You think about your place in the animal kingdom, and how maybe the a priori certainty with which you were taught that you existed at the top of it all was extremely misguided.
You pity the other animals, who are ignorant of their mortality, and so never learn the power of desperation.
You envy the other animals, who are ignorant of their mortality, and so never feel guilty for slowing down.
You read a poem that implores you to let the soft animal of your body love what it loves. You are still trying to make your peace with what that might be. You begin to realize this will always be so. You read a poem that says I come into the peace of wild things who do not tax their lives with forethought of grief. You wonder if there’s a recipe for that other than fake it til you make it, the probable truth of which you have always resented. You pity the other animals, who do not read poetry. But even dung beetles can navigate by the stars, so perhaps they don’t need your pity.

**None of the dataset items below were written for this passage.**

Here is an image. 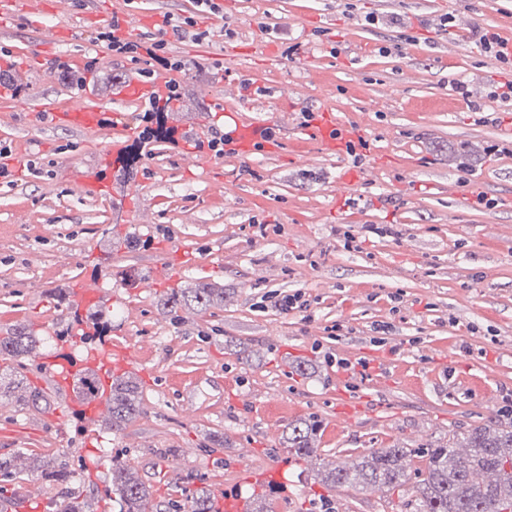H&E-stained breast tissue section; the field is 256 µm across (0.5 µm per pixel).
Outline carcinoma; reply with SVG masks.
Returning <instances> with one entry per match:
<instances>
[{"instance_id": "1", "label": "carcinoma", "mask_w": 512, "mask_h": 512, "mask_svg": "<svg viewBox=\"0 0 512 512\" xmlns=\"http://www.w3.org/2000/svg\"><path fill=\"white\" fill-rule=\"evenodd\" d=\"M224 289L209 282H198L192 288L171 291L165 304L170 312L196 306L204 310L224 304ZM40 344V339L25 328L0 340V356L12 361L8 374L0 373V397L21 391L37 401L41 395L27 386L24 374L25 356ZM81 388L87 398L100 394L98 376L87 371L81 378ZM109 422L112 432L122 431L141 411V386L133 377L112 382L109 395ZM318 426L314 423L295 424L288 435V448L299 458L317 451ZM460 448L469 452L462 455ZM427 467L412 499L407 502L411 512H512V422L474 427L461 440L426 449ZM412 452L399 447L376 448L359 460L344 463L327 472L330 485L381 484L400 486L411 466ZM111 484L107 494L120 504V512H167L162 503L151 497L147 486L126 463L112 460ZM21 471L15 461L0 459V501L17 495ZM213 500L208 490L200 488L186 497L177 512H212ZM47 512H86L85 502L69 487L48 498Z\"/></svg>"}]
</instances>
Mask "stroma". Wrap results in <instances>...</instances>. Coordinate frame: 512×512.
<instances>
[{
  "label": "stroma",
  "mask_w": 512,
  "mask_h": 512,
  "mask_svg": "<svg viewBox=\"0 0 512 512\" xmlns=\"http://www.w3.org/2000/svg\"><path fill=\"white\" fill-rule=\"evenodd\" d=\"M215 21L175 35L133 26L131 35L165 39L182 61L175 78L188 94L168 122L213 126L216 103L246 119L263 115L288 139L281 155L223 157L187 171L175 148L157 142L133 175L111 174L98 198L77 177L108 141L107 130L43 128L27 112L37 100L59 108L92 92L135 127L137 105L117 99L107 80L154 74L147 60L112 55L96 36L100 19L73 29L70 16L40 0V24L63 29L50 49L26 17L0 32V52L19 55L12 96L0 100V148L13 175L0 179V337L23 324L43 343L25 374L43 394L0 408V458L26 465L33 453L81 459L70 486L93 496L94 512H119L106 496L112 457L127 461L155 500L194 489L237 488L222 455L252 449L263 464L285 453L288 426L319 424L317 452L292 466L293 496L264 493L267 512H406L425 459L413 458L404 486L323 485L324 473L376 448H426L494 419L512 396V106L490 95L512 63L485 53L475 37L512 35V0H224ZM450 27H442L443 19ZM263 42L268 55H231ZM53 76L33 80L45 58ZM96 61L94 73L84 65ZM282 87L257 102L226 91L234 80ZM464 82L469 98L453 90ZM326 108L360 125L372 150L361 162L331 156L304 135L303 112ZM355 173L344 184L342 171ZM482 191L490 205L470 209ZM267 224L260 232L259 224ZM393 227L379 237L366 225ZM361 237L343 246L344 230ZM188 239L199 263L177 285L233 288L223 306L183 309L173 320L159 301L154 265ZM103 275L105 298L89 305L125 336L156 372L140 415L120 433L104 420L83 429L35 364L54 351L82 281ZM122 290L125 303L108 293ZM304 292L307 311L285 312L268 297ZM340 335H330L334 324ZM368 362L364 393L376 405L354 420L336 411L343 361ZM193 388L196 411L181 393ZM254 395L249 415L233 398ZM240 489V488H237ZM250 495V488L240 489Z\"/></svg>",
  "instance_id": "stroma-1"
}]
</instances>
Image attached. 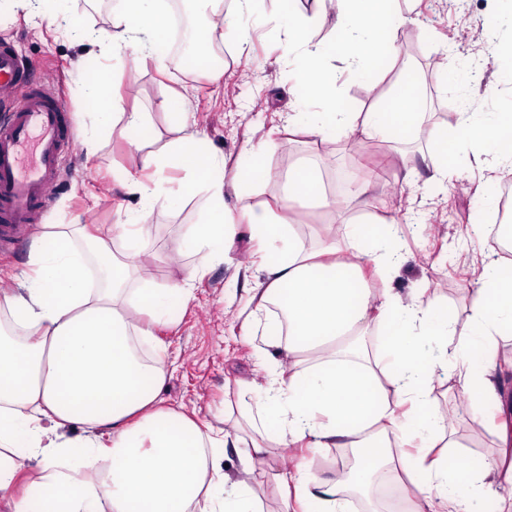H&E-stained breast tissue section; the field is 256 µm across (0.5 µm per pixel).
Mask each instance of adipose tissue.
Returning <instances> with one entry per match:
<instances>
[{
  "mask_svg": "<svg viewBox=\"0 0 512 512\" xmlns=\"http://www.w3.org/2000/svg\"><path fill=\"white\" fill-rule=\"evenodd\" d=\"M68 0H8L13 18L56 32L74 24ZM114 33L99 39L102 54L132 50L137 61L161 55L168 27L163 0H117ZM265 0H234L231 11L203 16L200 37L210 41L225 27L239 51L250 42L240 17L260 13ZM283 37L282 61L294 62L315 106L282 116L288 134L308 133L337 141L361 129L371 140L406 141L423 136L425 115L416 104L417 83L396 84L388 104L356 126L336 93L341 71L360 73L378 62L415 16L399 0H336V36L314 41L319 14L272 13ZM338 57L343 70L328 64ZM110 77L100 70L90 100L99 110L100 130L83 136L87 156H96L102 136L128 139L134 157L119 181L136 200L139 221L116 224L111 237L84 224H47L33 240L28 273L15 289L0 294L12 326L0 333V503L8 512H34L37 490H45L49 512H264L251 476L271 448L288 445L322 451L348 448L355 467L320 476L304 466L279 472L272 488L279 512H349L350 494H368L377 476L398 492V505L369 512H485L483 494L500 490V512H512V415L491 417L497 455L473 468L450 459L454 433L432 408L437 376L456 381L474 413L484 400L500 399V380L512 372V357L491 353L512 340V260L485 253L472 290L468 338L449 353L448 313L425 289L410 296L393 283L406 261L396 225L363 228L344 217L367 186H347L327 196L316 164L289 170L282 192L262 204L248 201L252 184L269 180L264 155L281 148L267 137L246 142L250 167L226 177L222 155L175 123V136L158 151L141 154L146 113L110 112L98 93ZM444 148H469L473 161L491 173L512 172V99L483 112L460 113ZM196 147L195 179L184 194L204 190L206 208L183 246L202 254L206 264L232 263L240 234L256 241L253 253L260 281L245 309L257 315L278 305L284 322L271 321L265 334L279 347L256 401V412L232 429L200 424L162 408L166 376L138 353L154 342L163 306L172 296L190 301L204 267L188 270L166 288H133V262L150 234L147 219L165 191L163 172L182 166L187 147ZM233 194L236 208L224 203ZM341 217V237L317 236L305 246L296 216L312 205ZM379 281L373 292L370 281ZM383 331L385 351L361 344L369 328ZM250 436L241 470L230 475L218 457L229 440ZM39 477L18 490L30 464Z\"/></svg>",
  "mask_w": 512,
  "mask_h": 512,
  "instance_id": "ef3b65f1",
  "label": "adipose tissue"
}]
</instances>
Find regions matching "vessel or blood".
<instances>
[{
    "mask_svg": "<svg viewBox=\"0 0 512 512\" xmlns=\"http://www.w3.org/2000/svg\"><path fill=\"white\" fill-rule=\"evenodd\" d=\"M0 84L24 89L0 123V245L6 247L20 225L35 223L44 213L77 130L53 83L31 81L17 51L3 43Z\"/></svg>",
    "mask_w": 512,
    "mask_h": 512,
    "instance_id": "b4317fda",
    "label": "vessel or blood"
}]
</instances>
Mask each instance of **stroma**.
<instances>
[{"label":"stroma","instance_id":"1","mask_svg":"<svg viewBox=\"0 0 512 512\" xmlns=\"http://www.w3.org/2000/svg\"><path fill=\"white\" fill-rule=\"evenodd\" d=\"M495 5V0H409L419 21L398 32L393 58L374 77L342 76L340 98L348 111L365 114L390 96L400 78L402 60H411L423 87L418 101L425 114L422 138L402 143L368 141L357 129L348 138L327 142L298 134L287 149L265 155L273 180L250 189L252 203L269 199L280 191L289 168L306 159L317 161L330 179L371 184V192L361 198L351 220L357 225H397L407 261L394 286L405 297L422 285L440 297L453 322L448 336L452 350L466 339L470 289L490 246L487 240L467 237L466 227L489 223L496 211L477 191L487 174L470 162L467 153L454 159L456 173L447 191L428 195L422 185L435 163L438 134L453 131L457 123L458 100L449 89V74L467 76L472 111L492 107L506 93L502 87L489 92L493 77L479 66L496 46V34L486 25ZM69 10L80 25L66 34L41 37L24 22L8 21L0 26V42L12 43L35 77L57 79L62 96L74 111L78 130H85L93 119L85 81L104 63L122 87L132 88L136 94L135 99L112 103V111H130L136 103L150 114L149 127L139 135L146 150H159L172 139V116L163 103L178 90L189 99L191 130L198 133L204 147L223 154L230 175L250 163L249 156L241 152L246 140L265 138L277 125L279 113L307 109L303 93L290 91L297 76L273 63L279 53V36L271 22L253 21L252 60L248 63L237 59L228 32L216 36V43L226 50L224 82L216 85L177 69L167 54L160 61L139 64L129 52L106 62L88 54L89 43L112 27V0H70ZM130 164L123 140L105 136L102 149L91 161L85 158L82 141H75L40 223L23 227L14 248L0 252V289L16 287L17 276L27 269L33 238L43 225L68 224L77 218L104 234L111 225L131 222V214L118 208L123 194L112 178L114 170ZM204 201L200 194L154 205L148 219L151 234L144 253L136 259L153 287L179 281L189 269L201 265V255L180 250L179 245L198 221ZM254 249L248 237L237 239L233 264L211 266L196 283L189 303L170 298L168 319L155 330L158 342L151 353L166 372L163 405L200 423L222 414L227 396L240 393L246 402L255 403L251 386L264 380L268 359L264 326L271 316L263 313L248 323L240 314L248 288L255 285ZM233 280L238 283L234 289L229 286ZM434 396L437 414L451 418L456 430L460 446L454 449V456L474 468L490 461L496 453L495 437L472 414L467 401L445 381L436 383ZM302 459L320 475L347 464L341 448L314 455L301 454L292 447L274 449L269 466L253 475L270 512L276 506L269 494L274 474Z\"/></svg>","mask_w":512,"mask_h":512}]
</instances>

You are tougher than other animals in so many ways. Some obvious, some less so. When caught in snares and traps of others’ making you tend to fight your way out.
You are weaker than other animals in so many ways. Some obvious, some less so. A porcupine can eat every rose hip off a thorny bush and feel nothing but the sweet taste of fruit. You would complain of its scratchy fibers in your throat if you tried the same. To say nothing of the myriad tears and pokes in your skin.
You read a book which tells you that Everyone should get at least one good look at the eyes of a man who finds himself rising toward what he wants to pull down to himself. You wonder for how many people you have been that good look. You pity the other animals, again, for not having books, and maybe this time you’ve found a pity worth feeling.
You watch a video of a single-celled organism dying. You wonder what dying feels like for an organism with no brain and no nerves. It looks to you like a slow unraveling, a final release of its matter back into the world. You recall a song that talks of death as returning to the chorus of the universal sound. You’ve never seen a clearer illustration of that idea than this invisible speck unwinding everything it ever was, like an ancient star.
You are reminded that you are an animal. You are an animal with the capacity to wonder. You are an animal with the capacity to wonder about your wondering, which is really something, if you think about it. And you begin to realize that the more you wonder about yourself, the kinder you might become to yourself, which might be just what you need to get through another long winter.